• **Work item**: Express each line of the listing below as a JSON list of strings, one string per line, with blank lines left out. Don't include the pictures in your answer.

• **Material for the task**:
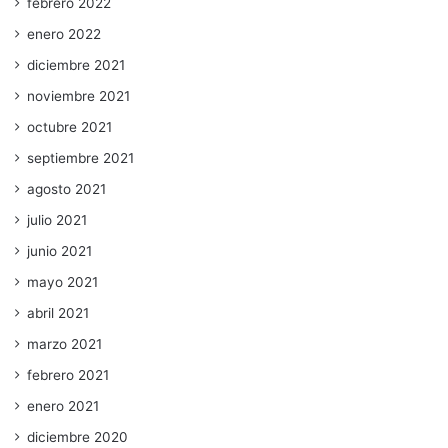
febrero 2022
enero 2022
diciembre 2021
noviembre 2021
octubre 2021
septiembre 2021
agosto 2021
julio 2021
junio 2021
mayo 2021
abril 2021
marzo 2021
febrero 2021
enero 2021
diciembre 2020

• **Result of the exercise**:
[
  "febrero 2022",
  "enero 2022",
  "diciembre 2021",
  "noviembre 2021",
  "octubre 2021",
  "septiembre 2021",
  "agosto 2021",
  "julio 2021",
  "junio 2021",
  "mayo 2021",
  "abril 2021",
  "marzo 2021",
  "febrero 2021",
  "enero 2021",
  "diciembre 2020"
]